HOBOKEN, New Jersey (WABC) --After receiving numerous reports of a baby left inside of a locked vehicle alone, EMT's in Hoboken, N.J., broke the drivers side window of the car to rescue the apparently lifeless looking child.
After gaining entry to the car they discovered there was a reason the baby is the car seat was lifeless.
That's because it is a doll named Todd. It belong to the granddaughter of Kitty Mieles, the owner of the car.
But at quick glance, Todd appears to be an infant in distress in a hot car and that's what authorities saw when Kitty's brother used the SUV to visit friends.
"When he came out, there were the cops and the ambulance and they broke the window thinking that there was a baby in there, but it wasn't a baby, it was a doll," said Kitty Mieles, a grandmother.
Kitty says her 2-year-old granddaughter left Todd perched in the car seat. A passerby saw Todd and called 911 about a child in distress.
When the Hoboken Volunteer Ambulance Corp. arrived they had to make a split-second decision, so they broke the driver's side window to save Todd.
"I saw pictures of the doll and it looked real.

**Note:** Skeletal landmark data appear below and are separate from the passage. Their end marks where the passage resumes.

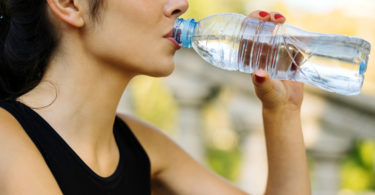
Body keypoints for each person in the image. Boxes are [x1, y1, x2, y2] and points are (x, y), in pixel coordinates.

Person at [0, 0, 310, 194]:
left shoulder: (142, 146)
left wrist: (283, 110)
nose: (181, 5)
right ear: (69, 5)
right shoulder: (5, 136)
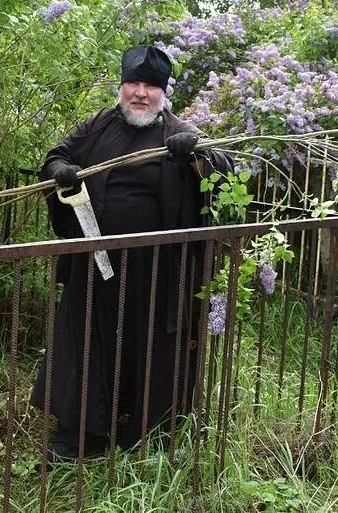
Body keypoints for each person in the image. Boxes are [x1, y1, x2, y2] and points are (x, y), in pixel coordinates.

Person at [30, 44, 233, 459]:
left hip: (157, 266)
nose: (140, 93)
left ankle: (149, 435)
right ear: (122, 87)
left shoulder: (180, 132)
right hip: (97, 258)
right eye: (132, 84)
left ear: (163, 93)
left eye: (150, 87)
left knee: (152, 347)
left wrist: (196, 156)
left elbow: (223, 170)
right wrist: (59, 171)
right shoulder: (97, 126)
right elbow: (57, 155)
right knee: (87, 338)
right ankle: (80, 435)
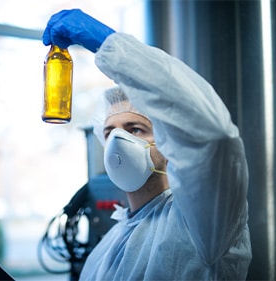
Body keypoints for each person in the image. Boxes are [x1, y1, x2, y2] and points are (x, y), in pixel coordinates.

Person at [42, 9, 252, 280]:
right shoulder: (108, 245)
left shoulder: (201, 225)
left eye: (135, 129)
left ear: (169, 143)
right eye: (109, 133)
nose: (118, 142)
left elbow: (212, 137)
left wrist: (109, 45)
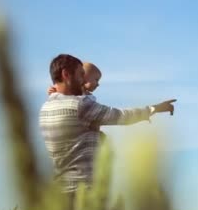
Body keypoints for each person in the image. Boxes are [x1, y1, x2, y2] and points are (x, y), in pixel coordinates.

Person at [39, 54, 176, 195]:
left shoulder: (45, 108)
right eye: (81, 75)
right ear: (66, 74)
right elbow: (122, 116)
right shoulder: (80, 105)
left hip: (59, 191)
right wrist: (155, 108)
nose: (82, 81)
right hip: (82, 190)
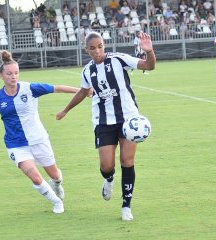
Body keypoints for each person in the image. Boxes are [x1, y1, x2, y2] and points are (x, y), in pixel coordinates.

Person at [0, 50, 84, 214]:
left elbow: (56, 88)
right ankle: (56, 202)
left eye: (16, 73)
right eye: (9, 74)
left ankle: (56, 184)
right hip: (16, 145)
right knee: (35, 177)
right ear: (1, 76)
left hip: (39, 139)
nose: (13, 76)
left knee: (55, 175)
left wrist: (83, 91)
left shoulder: (29, 88)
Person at [56, 31, 156, 221]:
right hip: (103, 121)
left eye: (100, 46)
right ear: (87, 50)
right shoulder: (87, 71)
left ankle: (126, 205)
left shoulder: (118, 59)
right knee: (106, 165)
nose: (97, 51)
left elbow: (149, 66)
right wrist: (66, 109)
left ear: (104, 45)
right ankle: (108, 179)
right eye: (93, 48)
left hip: (128, 119)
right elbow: (83, 92)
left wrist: (149, 51)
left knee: (127, 161)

I got 34 years' experience in EMS and I probably would have broken the window too," said Thomas Molta, president of Hoboken Volunteer Ambulance Corp.
Kitty admits Todd is lifelike, but since she has a busted window she wishes the emergency responders would have taken a closer look.
"The doll is there, all you have to do is go like this (peeks in window) and you see the doll," Mieles said.
Rescuing kids from hot cars is a major concern, so much so police in Philadelphia put out a harsh warning on Twitter about handling cases where kids are left in hot cars. They won't hesitate to bust the window because temperatures rise rapidly and there is no time to wait.
"Seconds are paramount there, that's the difference between a baby breathing, not breathing, pulse, no pulse," Molta said.
Todd is back home and Kitty is making a claim to repair the window.
"You can replace a window, but you can't replace a life," Molta said.
That's why police take this matter very seriously. Last year, there were 44 deaths of children left in hot cars and so far this year, there have been 19 deaths.